The team explored three different solutions during the project, but two of those, which both involved adding a “clutch,” were found to be expensive or time-consuming or both. Instead they went with the “clutchless” path GE Vernova had previously developed. “This whole six-month study was very collaborative,” says Veltre. “We identified all the risks, risk mitigations, and estimated all the costs. In the end, we mutually agreed that the clutchless option was the best approach.” The testing of that solution, now successful, was run on a single 7F.05 turbine, creating a proof of concept that Veltre says could be rolled out at other 7F.05 turbine sites in the region.
“When such a valuable asset is already available, the question becomes how to make the best use of it across the operating conditions that can occur throughout the day,” says Renato Yabiku, product manager for synchronous condensers in GE Vernova’s Power Conversion and Storage business.
A Perfect Symbiosis
The turbine’s new capability dovetails beautifully in Sunbelt states, which generate so much solar during peak midday hours that the grid can’t handle the surplus and it has to be curtailed or wasted — meaning that some of the electricity that’s generated has to be reduced or lost because the grid can’t use it all at that moment.
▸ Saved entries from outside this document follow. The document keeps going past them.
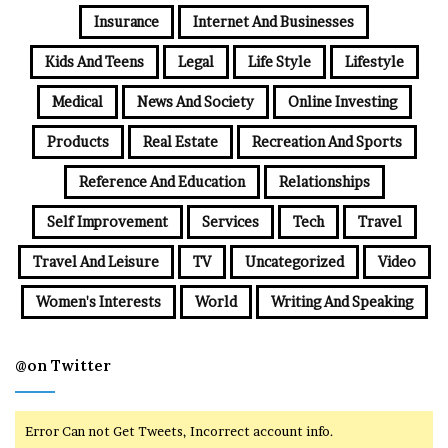
Insurance
Internet And Businesses
Kids And Teens
Legal
Life Style
Lifestyle
Medical
News And Society
Online Investing
Products
Real Estate
Recreation And Sports
Reference And Education
Relationships
Self Improvement
Services
Tech
Travel
Travel And Leisure
TV
Uncategorized
Video
Women's Interests
World
Writing And Speaking
@on Twitter
Error Can not Get Tweets, Incorrect account info.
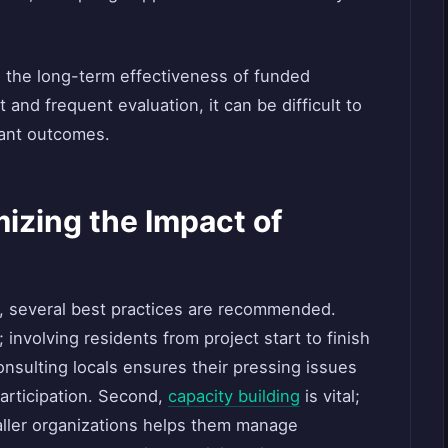
g the long-term effectiveness of funded
and frequent evaluation, it can be difficult to
rant outcomes.
mizing the Impact of
 several best practices are recommended.
involving residents from project start to finish
sulting locals ensures their pressing issues
articipation. Second,
capacity building
is vital;
aller organizations helps them manage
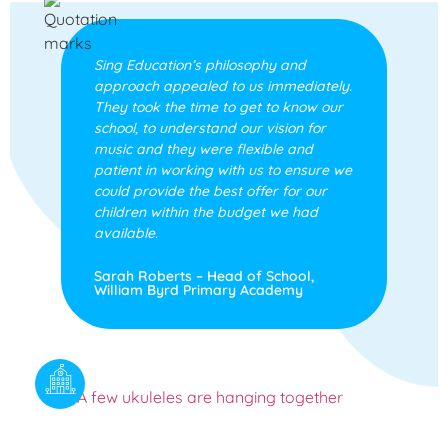
Sing Education’s philosophy and
approach appealed to us immediately.
They took the time to get to know our
school, to understand our vision for
music and they were flexible and
patient in working with us to ensure we
could provide the best offer for our
children within the budget we had
available.
Sarah Roberts – Head of School,
William Byrd Primary Academy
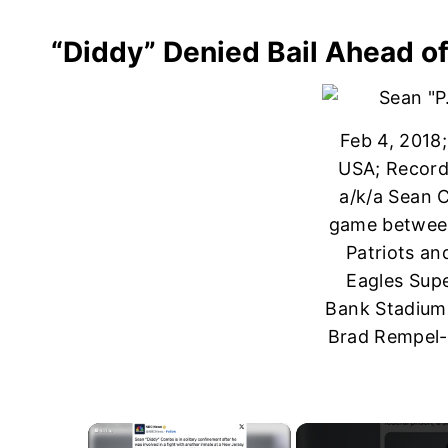
“Diddy” Denied Bail Ahead o
Feb 4, 2018
USA; Recordi
a/k/a Sean 
game betwee
Patriots an
Eagles Supe
Bank Stadium
Brad Rempel
×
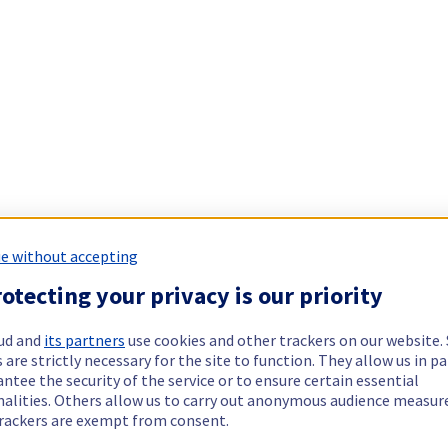
e without accepting
otecting your privacy is our priority
ud and
its partners
use cookies and other trackers on our website
 are strictly necessary for the site to function. They allow us in pa
ntee the security of the service or to ensure certain essential
nalities. Others allow us to carry out anonymous audience measu
rackers are exempt from consent.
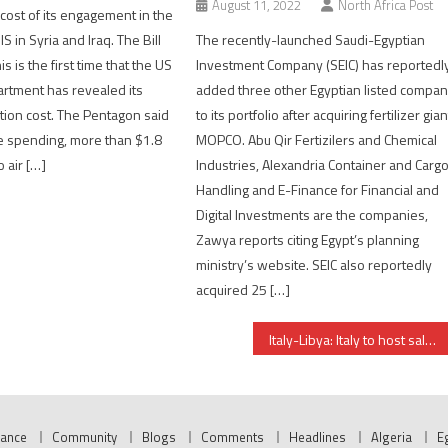
August 11, 2022
North Africa Post
cost of its engagement in the
IS in Syria and Iraq. The Bill
The recently-launched Saudi-Egyptian
is is the first time that the US
Investment Company (SEIC) has reportedl
rtment has revealed its
added three other Egyptian listed compa
ation cost. The Pentagon said
to its portfolio after acquiring fertilizer gian
he spending, more than $1.8
MOPCO. Abu Qir Fertizilers and Chemical
o air […]
Industries, Alexandria Container and Carg
Handling and E-Finance for Financial and
Digital Investments are the companies,
Zawya reports citing Egypt’s planning
ministry’s website. SEIC also reportedly
acquired 25 […]
Italy-Libya: Italy to host salvation conference
nance
Community
Blogs
Comments
Headlines
Algeria
E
Curtailment can happen for more than one reason, Yabiku points out. In some cases, generation exceeds available demand. In others, the limitation is tied to insufficient short-circuit strength, reactive power support, or inertia in the system, which can restrict the grid’s ability to dispatch available power. In those cases, additional synchronous condenser support — if the existing gas turbine generator is located at the right point on the grid — can help reduce curtailment.
To not be able to use or charge for those low-carbon electrons is a real loss for the economics of solar, and for the environment. Veltre explains that a bit of magic takes place here, because in the future some utilities will be able to power those augmented 7Fs with surplus solar.
This is how that would work: When 7Fs run as turbines, they burn natural gas. But when they run as synchronous condensers, they need electrical power instead. As synchronous condensers, the 7Fs change jobs, to both receive and emit reactive power — the untamed forces in power grids that must be harnessed. But when doing so, they run “unfired” — no natural gas, no fossil fuel inputs, just electricity.
To obtain that electricity, Veltre says, there’s a perfect solution: The system needs condenser help when extra solar is on the grid, but when there’s extra solar power, the synchronous condensers can run on the surplus that solar generates. In high renewables domains, gas turbines are often used to create stability as generators. But adjusting its operating mode, says Veltre, unlocks the grid-stabilizing side of their personality and makes them even more effective.
“It is also an approach that can considerably reduce carbon emissions,” Veltre says. “So instead of burning fuel to run the gas turbines for voltage support, you can use a solar farm to drive the generator, to turn the gas turbine, and then produce or absorb reactive power at the same time.” He adds that any place in the world where renewables penetration is high enough to drive power prices low or into the negative — California, Australia, the Middle East, and some parts of Europe — can be a candidate for this new capability.